I also think as above that it's only a matter of time before she goes no contact with you. I wouldn't blame her at all.

I feel it's utterly inappropriate to have her ex involved at all, even for just one part of a convoluted extended celebrations (could you have not done just one part???). This all seems to be about you wanting to make a big show off gesture to your parents to show them how the "good" daughter(s) behave.

I really hope you do have a good think about these responses, as your family is going to lose a sister/daughter otherwise.

I am coming from the POV of someone who has no contact with siblings and is so much happier and healthier for it.

sandgrown · 02/09/2017 06:53

I agree with Kali.
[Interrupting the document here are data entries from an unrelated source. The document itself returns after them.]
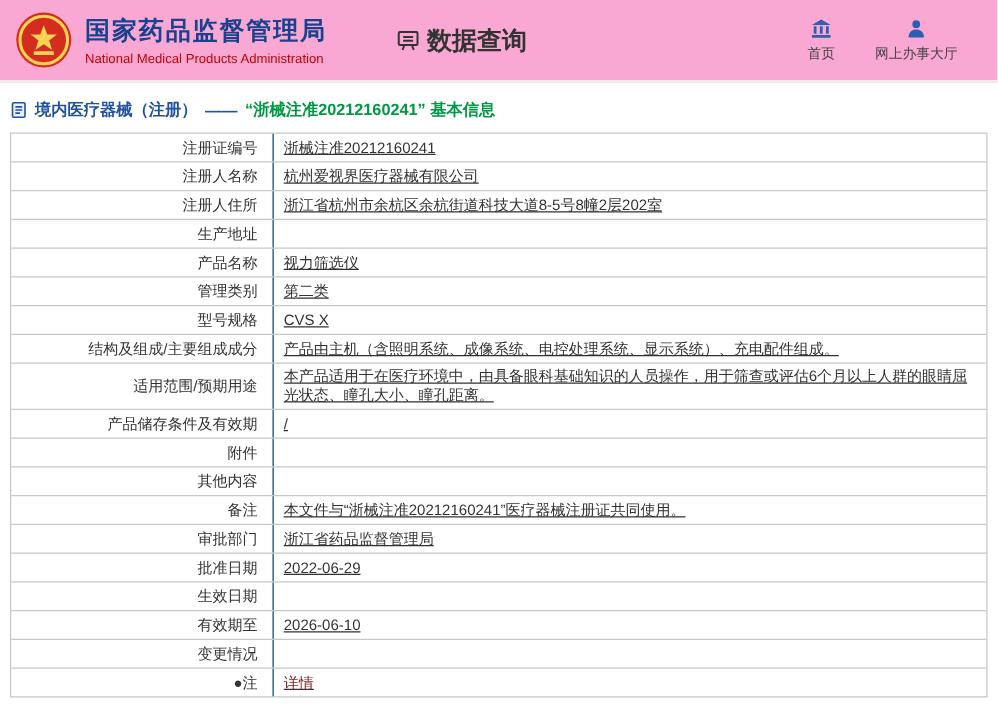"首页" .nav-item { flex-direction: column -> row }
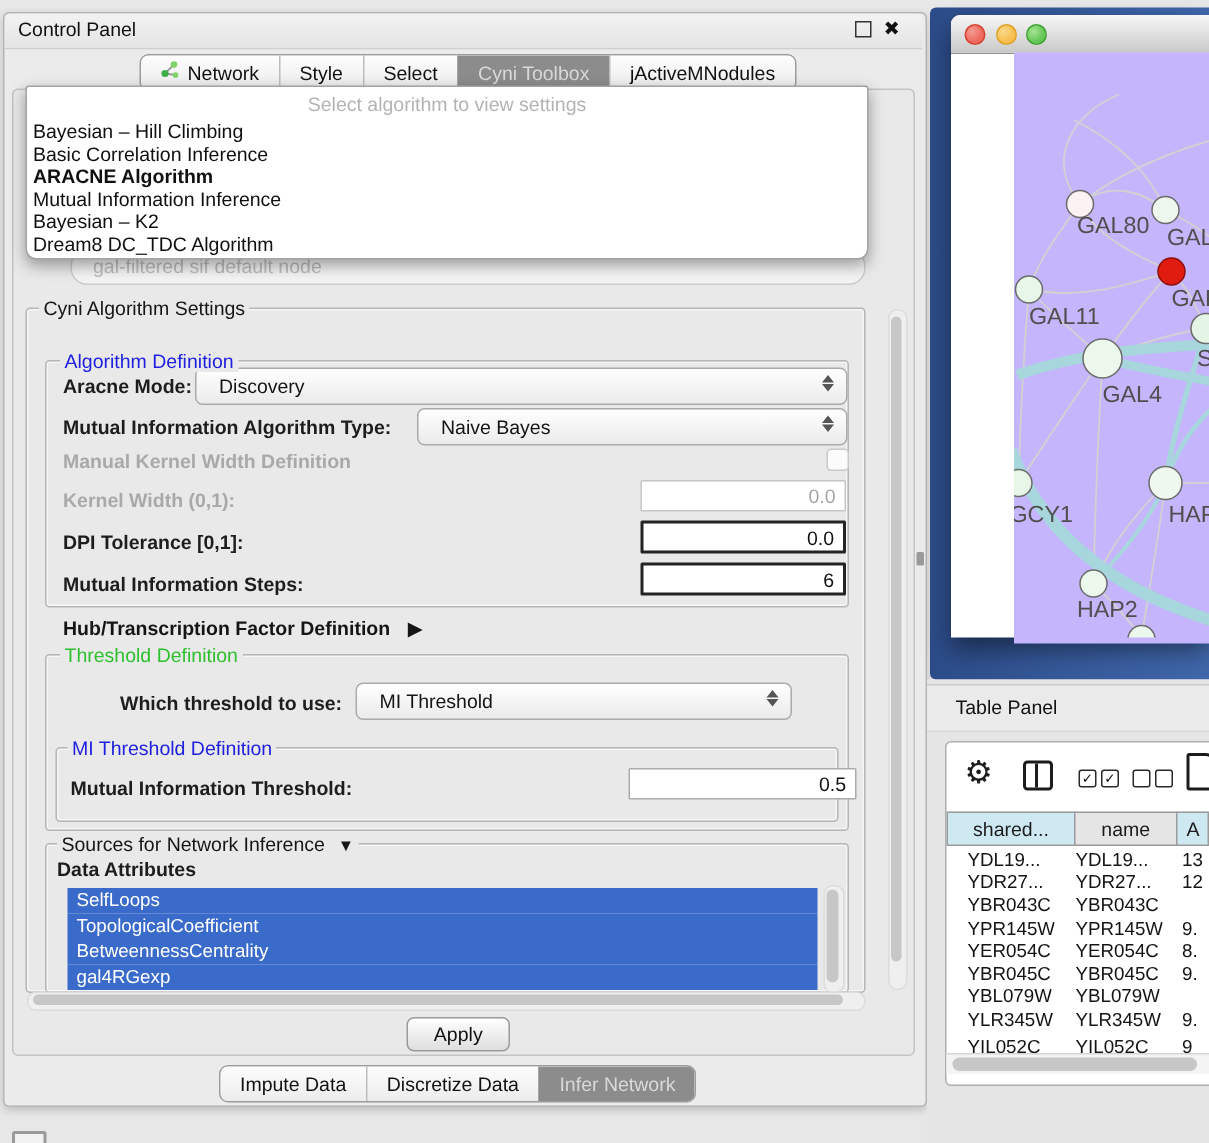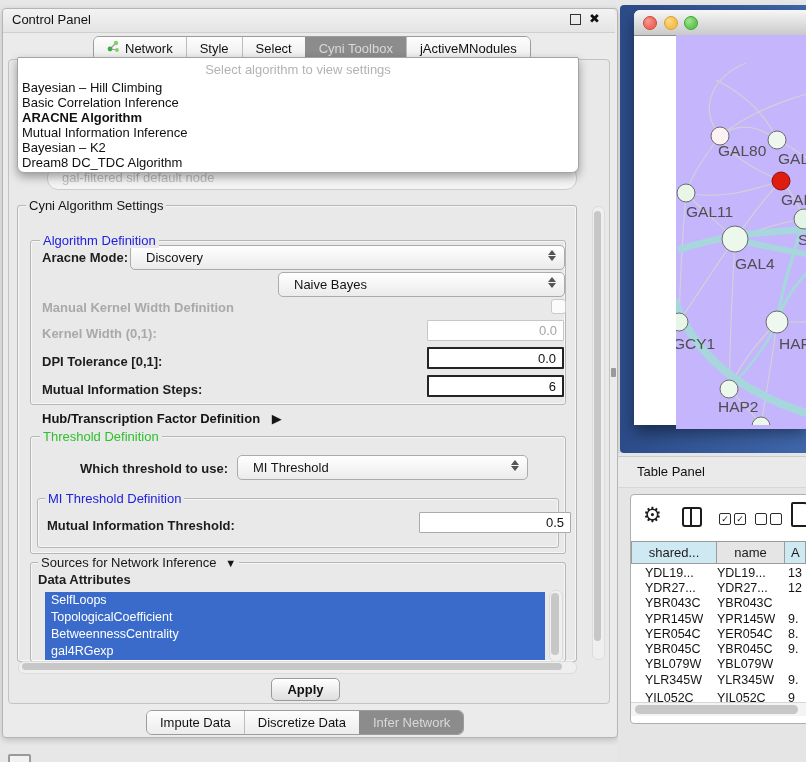"Mutual Information Algorithm Type:" div.abs { html: none -> <div>Mutual Information Algorithm Type:</div> }
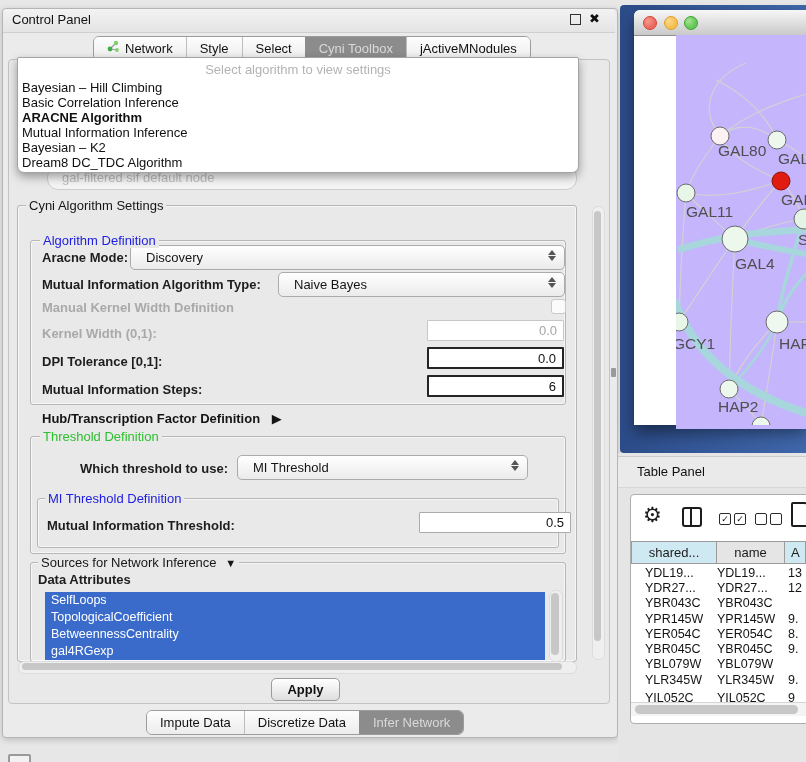"Apply" div.abs { font-weight: bold -> none }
It's sounds like you have put a lot of thought into arranging a lovely weekend for your parents. Your sister should stick to the plans. I suppose her partner could be giving her grief about socialising with her ex at the cricket. It is also your parent's choice when and if they invite your sister's new partner to their home.

KarmaNoMore · 02/09/2017 07:00

This reply has been deleted

Message withdrawn at poster's request.

KarmaNoMore · 02/09/2017 07:00

This reply has been deleted

Message withdrawn at poster's request.

HeteronormativeHaybales · 02/09/2017 07:00

I'd be careful. You're dripping all sorts of potentially identifying info (e.g. the reference to 'the choir leader'). Or is that on purpose?

It sounds a very messy situation. But as some other posters have picked up on, your dislike and disapproval of your sister is very evident, and I would't be surprised if the issues had started long before this sorry mess kicked off.